### AIM OF THE EXERCISE:
Output the stretch of the listing from its first line through the line containing "scientific name: Limonium platyphyllum" as a two-column CSV with the headers rank and name. Write one row per line of the listing, put each entry in its own quoted field, and replace any line breaks with spaces.

(Stored items)
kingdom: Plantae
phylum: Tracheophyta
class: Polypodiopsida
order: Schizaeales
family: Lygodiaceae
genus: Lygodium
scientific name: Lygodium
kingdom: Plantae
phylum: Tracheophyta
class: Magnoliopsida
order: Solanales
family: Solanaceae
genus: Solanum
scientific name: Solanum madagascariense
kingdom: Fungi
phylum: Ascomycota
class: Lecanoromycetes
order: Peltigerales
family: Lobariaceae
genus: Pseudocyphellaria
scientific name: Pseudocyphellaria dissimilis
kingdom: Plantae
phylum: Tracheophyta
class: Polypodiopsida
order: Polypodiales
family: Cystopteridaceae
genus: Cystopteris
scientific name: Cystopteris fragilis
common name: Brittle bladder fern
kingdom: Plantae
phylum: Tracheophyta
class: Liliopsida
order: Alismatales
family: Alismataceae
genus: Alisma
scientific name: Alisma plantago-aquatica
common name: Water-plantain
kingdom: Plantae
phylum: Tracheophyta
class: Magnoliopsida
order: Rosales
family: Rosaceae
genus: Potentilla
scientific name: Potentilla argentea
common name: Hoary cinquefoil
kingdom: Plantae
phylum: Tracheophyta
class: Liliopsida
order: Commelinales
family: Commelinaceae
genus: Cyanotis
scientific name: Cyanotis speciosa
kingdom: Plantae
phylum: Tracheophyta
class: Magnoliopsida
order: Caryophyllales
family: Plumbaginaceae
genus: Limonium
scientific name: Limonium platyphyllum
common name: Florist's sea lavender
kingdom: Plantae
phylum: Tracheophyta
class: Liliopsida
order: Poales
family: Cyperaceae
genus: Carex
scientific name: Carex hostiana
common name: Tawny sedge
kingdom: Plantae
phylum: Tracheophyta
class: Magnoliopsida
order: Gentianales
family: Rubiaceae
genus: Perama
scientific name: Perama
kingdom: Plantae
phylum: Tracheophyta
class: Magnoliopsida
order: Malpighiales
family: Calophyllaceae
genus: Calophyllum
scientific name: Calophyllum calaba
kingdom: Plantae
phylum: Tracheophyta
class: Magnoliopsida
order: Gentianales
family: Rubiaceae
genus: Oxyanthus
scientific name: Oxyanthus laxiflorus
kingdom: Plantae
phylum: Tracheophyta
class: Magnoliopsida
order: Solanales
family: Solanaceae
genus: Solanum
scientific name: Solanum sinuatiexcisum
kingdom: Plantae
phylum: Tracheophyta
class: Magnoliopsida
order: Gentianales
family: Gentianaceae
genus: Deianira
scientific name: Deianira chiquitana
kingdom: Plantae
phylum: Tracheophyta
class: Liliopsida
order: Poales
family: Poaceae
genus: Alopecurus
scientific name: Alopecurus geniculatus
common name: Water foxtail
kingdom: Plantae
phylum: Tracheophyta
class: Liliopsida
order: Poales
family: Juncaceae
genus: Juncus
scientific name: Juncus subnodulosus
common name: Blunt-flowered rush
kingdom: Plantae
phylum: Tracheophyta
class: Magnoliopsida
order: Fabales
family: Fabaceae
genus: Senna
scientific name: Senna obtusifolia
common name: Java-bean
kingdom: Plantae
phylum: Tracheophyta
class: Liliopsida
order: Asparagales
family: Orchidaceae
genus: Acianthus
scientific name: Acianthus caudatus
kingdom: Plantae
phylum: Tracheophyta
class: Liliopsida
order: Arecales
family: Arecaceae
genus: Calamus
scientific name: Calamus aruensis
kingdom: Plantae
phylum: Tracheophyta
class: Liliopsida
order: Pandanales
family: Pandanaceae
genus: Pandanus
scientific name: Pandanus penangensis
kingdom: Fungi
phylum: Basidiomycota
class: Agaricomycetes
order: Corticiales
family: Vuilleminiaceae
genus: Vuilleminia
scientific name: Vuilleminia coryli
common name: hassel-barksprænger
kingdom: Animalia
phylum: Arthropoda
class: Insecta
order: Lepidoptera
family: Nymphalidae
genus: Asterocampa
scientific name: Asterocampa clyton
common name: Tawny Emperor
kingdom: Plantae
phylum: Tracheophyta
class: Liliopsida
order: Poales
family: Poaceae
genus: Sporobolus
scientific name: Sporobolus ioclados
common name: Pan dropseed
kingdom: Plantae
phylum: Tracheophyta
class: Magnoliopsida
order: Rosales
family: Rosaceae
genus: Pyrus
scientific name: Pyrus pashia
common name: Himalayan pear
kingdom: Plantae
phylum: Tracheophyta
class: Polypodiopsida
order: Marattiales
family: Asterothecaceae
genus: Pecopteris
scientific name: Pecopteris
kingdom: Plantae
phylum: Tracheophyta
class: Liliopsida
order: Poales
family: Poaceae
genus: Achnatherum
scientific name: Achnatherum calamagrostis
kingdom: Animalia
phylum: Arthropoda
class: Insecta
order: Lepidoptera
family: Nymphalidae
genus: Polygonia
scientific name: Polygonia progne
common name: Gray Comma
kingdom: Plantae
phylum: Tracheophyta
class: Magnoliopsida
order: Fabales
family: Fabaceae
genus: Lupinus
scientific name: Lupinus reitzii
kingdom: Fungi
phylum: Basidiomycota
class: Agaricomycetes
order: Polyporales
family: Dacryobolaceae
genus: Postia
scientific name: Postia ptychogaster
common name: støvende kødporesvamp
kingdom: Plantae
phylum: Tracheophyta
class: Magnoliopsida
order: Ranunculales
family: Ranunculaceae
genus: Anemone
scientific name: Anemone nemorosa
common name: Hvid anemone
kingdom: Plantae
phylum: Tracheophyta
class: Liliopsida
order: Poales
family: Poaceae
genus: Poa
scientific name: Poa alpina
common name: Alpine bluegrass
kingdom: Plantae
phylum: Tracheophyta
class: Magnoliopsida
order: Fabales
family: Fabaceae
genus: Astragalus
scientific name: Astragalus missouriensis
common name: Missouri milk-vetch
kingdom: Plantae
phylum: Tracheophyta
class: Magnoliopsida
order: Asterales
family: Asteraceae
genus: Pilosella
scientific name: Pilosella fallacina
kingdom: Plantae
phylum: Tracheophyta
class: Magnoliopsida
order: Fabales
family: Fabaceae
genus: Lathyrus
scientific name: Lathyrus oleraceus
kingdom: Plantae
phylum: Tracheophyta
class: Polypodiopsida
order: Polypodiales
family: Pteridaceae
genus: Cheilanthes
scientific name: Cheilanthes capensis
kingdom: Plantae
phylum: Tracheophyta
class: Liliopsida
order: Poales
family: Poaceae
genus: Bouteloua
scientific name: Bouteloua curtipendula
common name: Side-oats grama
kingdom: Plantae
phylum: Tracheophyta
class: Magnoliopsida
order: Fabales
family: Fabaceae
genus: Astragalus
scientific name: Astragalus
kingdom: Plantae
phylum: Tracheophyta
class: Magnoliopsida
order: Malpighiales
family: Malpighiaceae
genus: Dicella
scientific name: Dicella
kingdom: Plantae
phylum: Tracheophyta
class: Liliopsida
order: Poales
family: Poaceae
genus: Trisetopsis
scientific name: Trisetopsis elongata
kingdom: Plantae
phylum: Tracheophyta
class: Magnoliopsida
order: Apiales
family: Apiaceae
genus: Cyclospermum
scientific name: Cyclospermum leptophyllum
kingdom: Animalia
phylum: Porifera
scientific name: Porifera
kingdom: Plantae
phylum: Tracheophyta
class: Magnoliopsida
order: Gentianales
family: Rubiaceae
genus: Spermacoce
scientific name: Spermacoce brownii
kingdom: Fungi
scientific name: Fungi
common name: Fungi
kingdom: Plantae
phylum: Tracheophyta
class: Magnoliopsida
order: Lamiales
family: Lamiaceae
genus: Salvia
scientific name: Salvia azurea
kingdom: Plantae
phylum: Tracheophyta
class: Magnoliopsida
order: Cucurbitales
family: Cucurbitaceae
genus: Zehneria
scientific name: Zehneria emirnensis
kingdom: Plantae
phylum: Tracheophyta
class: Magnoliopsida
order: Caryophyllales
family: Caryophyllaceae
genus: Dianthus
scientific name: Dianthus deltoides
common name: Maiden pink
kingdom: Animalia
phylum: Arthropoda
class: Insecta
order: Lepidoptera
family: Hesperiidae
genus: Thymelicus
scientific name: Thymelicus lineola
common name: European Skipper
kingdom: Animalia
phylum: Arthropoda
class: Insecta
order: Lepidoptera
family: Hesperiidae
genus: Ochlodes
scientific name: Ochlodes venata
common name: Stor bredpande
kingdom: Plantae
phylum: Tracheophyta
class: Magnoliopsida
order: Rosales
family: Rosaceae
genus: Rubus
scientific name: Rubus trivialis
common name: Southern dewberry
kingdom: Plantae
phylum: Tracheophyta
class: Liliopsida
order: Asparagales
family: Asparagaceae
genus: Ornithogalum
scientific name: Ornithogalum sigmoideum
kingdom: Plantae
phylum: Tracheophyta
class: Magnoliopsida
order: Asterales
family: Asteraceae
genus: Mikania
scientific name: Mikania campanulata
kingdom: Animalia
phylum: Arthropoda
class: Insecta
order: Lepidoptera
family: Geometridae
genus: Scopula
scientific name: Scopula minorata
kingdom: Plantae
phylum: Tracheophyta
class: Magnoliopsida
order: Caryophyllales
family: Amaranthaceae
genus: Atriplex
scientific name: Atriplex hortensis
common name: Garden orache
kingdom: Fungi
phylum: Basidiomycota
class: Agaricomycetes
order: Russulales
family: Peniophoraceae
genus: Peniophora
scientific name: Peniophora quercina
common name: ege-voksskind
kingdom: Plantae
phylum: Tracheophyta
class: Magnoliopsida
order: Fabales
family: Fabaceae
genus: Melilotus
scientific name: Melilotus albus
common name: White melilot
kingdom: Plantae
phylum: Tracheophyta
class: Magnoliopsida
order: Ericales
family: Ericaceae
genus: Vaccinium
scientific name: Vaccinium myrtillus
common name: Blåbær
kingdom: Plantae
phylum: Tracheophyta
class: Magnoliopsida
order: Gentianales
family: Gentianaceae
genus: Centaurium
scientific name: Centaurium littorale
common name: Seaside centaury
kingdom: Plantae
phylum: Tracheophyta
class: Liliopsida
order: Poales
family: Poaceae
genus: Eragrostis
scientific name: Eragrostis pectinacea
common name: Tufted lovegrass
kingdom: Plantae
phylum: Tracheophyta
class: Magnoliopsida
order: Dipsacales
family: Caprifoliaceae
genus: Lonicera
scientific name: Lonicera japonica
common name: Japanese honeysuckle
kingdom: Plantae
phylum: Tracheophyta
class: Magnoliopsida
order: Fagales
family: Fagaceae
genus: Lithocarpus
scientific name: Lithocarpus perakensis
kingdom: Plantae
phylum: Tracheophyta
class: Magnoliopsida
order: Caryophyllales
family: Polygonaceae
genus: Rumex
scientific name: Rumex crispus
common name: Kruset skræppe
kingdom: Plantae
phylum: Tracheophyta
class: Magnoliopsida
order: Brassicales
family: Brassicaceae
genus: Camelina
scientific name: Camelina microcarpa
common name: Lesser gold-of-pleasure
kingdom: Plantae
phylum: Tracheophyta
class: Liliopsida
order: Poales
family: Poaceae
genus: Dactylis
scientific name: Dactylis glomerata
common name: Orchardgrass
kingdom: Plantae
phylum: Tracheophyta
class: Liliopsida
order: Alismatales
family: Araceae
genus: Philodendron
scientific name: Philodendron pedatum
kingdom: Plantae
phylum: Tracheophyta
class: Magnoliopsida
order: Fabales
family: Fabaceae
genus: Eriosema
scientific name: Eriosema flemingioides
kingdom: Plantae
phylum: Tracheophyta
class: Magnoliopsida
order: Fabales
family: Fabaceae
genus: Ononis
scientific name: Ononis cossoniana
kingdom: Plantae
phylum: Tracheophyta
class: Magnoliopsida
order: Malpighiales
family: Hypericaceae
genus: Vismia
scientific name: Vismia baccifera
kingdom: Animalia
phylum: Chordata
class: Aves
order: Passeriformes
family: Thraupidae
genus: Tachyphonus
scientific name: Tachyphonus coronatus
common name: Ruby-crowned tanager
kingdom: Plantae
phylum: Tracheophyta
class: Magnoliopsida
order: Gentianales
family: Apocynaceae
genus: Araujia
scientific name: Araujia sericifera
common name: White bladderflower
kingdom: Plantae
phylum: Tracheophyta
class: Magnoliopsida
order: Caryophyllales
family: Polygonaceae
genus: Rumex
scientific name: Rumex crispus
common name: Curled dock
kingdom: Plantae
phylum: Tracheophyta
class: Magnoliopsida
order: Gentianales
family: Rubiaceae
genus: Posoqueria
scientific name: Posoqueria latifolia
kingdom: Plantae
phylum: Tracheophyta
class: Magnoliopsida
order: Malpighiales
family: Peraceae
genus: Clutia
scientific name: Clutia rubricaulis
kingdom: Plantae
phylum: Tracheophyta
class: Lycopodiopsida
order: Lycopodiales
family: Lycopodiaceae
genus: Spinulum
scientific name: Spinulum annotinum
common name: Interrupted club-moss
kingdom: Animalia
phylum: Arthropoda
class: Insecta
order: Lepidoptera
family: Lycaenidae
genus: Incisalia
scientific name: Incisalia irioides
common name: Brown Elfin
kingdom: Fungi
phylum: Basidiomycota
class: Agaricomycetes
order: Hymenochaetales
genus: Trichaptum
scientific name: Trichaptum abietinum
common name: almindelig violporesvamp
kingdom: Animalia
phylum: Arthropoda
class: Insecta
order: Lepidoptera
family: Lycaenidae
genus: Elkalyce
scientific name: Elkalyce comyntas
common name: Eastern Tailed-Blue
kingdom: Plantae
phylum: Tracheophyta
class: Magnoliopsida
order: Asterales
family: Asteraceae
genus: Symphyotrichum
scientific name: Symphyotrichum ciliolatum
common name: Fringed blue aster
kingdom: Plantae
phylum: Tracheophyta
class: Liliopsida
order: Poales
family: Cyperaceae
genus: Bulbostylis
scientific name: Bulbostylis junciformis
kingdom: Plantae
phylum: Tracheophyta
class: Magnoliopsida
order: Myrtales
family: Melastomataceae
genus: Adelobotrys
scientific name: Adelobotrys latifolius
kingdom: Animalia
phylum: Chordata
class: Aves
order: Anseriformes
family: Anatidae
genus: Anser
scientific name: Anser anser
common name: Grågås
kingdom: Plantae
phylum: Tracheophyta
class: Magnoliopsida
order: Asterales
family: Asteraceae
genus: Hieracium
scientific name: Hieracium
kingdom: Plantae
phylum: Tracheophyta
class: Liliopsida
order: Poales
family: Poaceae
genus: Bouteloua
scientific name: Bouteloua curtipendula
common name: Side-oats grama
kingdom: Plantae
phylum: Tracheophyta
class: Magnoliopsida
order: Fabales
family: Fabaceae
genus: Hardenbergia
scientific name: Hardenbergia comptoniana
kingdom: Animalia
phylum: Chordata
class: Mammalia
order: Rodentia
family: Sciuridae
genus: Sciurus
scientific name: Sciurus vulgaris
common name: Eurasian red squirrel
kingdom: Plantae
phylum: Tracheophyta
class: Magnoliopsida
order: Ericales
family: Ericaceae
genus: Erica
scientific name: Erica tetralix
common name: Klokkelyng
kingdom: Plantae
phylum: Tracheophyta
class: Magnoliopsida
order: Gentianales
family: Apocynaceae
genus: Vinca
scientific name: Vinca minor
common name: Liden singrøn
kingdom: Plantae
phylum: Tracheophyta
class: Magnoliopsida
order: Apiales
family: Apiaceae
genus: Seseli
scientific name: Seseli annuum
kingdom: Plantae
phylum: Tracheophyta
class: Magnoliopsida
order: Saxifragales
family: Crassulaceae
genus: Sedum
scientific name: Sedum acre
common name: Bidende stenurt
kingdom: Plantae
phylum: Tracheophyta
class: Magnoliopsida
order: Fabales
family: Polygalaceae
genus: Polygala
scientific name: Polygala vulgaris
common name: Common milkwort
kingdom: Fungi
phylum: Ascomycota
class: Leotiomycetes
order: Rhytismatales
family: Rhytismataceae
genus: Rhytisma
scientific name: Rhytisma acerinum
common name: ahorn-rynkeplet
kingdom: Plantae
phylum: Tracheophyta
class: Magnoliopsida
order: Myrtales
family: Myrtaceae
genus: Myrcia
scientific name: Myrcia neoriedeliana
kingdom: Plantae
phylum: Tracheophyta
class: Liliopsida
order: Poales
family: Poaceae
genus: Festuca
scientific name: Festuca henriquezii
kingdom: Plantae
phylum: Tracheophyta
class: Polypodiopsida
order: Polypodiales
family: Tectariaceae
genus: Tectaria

### TASK ANSWER:
rank,name
"kingdom:","Plantae"
"phylum:","Tracheophyta"
"class:","Polypodiopsida"
"order:","Schizaeales"
"family:","Lygodiaceae"
"genus:","Lygodium"
"scientific name:","Lygodium"
"kingdom:","Plantae"
"phylum:","Tracheophyta"
"class:","Magnoliopsida"
"order:","Solanales"
"family:","Solanaceae"
"genus:","Solanum"
"scientific name:","Solanum madagascariense"
"kingdom:","Fungi"
"phylum:","Ascomycota"
"class:","Lecanoromycetes"
"order:","Peltigerales"
"family:","Lobariaceae"
"genus:","Pseudocyphellaria"
"scientific name:","Pseudocyphellaria dissimilis"
"kingdom:","Plantae"
"phylum:","Tracheophyta"
"class:","Polypodiopsida"
"order:","Polypodiales"
"family:","Cystopteridaceae"
"genus:","Cystopteris"
"scientific name:","Cystopteris fragilis"
"common name:","Brittle bladder fern"
"kingdom:","Plantae"
"phylum:","Tracheophyta"
"class:","Liliopsida"
"order:","Alismatales"
"family:","Alismataceae"
"genus:","Alisma"
"scientific name:","Alisma plantago-aquatica"
"common name:","Water-plantain"
"kingdom:","Plantae"
"phylum:","Tracheophyta"
"class:","Magnoliopsida"
"order:","Rosales"
"family:","Rosaceae"
"genus:","Potentilla"
"scientific name:","Potentilla argentea"
"common name:","Hoary cinquefoil"
"kingdom:","Plantae"
"phylum:","Tracheophyta"
"class:","Liliopsida"
"order:","Commelinales"
"family:","Commelinaceae"
"genus:","Cyanotis"
"scientific name:","Cyanotis speciosa"
"kingdom:","Plantae"
"phylum:","Tracheophyta"
"class:","Magnoliopsida"
"order:","Caryophyllales"
"family:","Plumbaginaceae"
"genus:","Limonium"
"scientific name:","Limonium platyphyllum"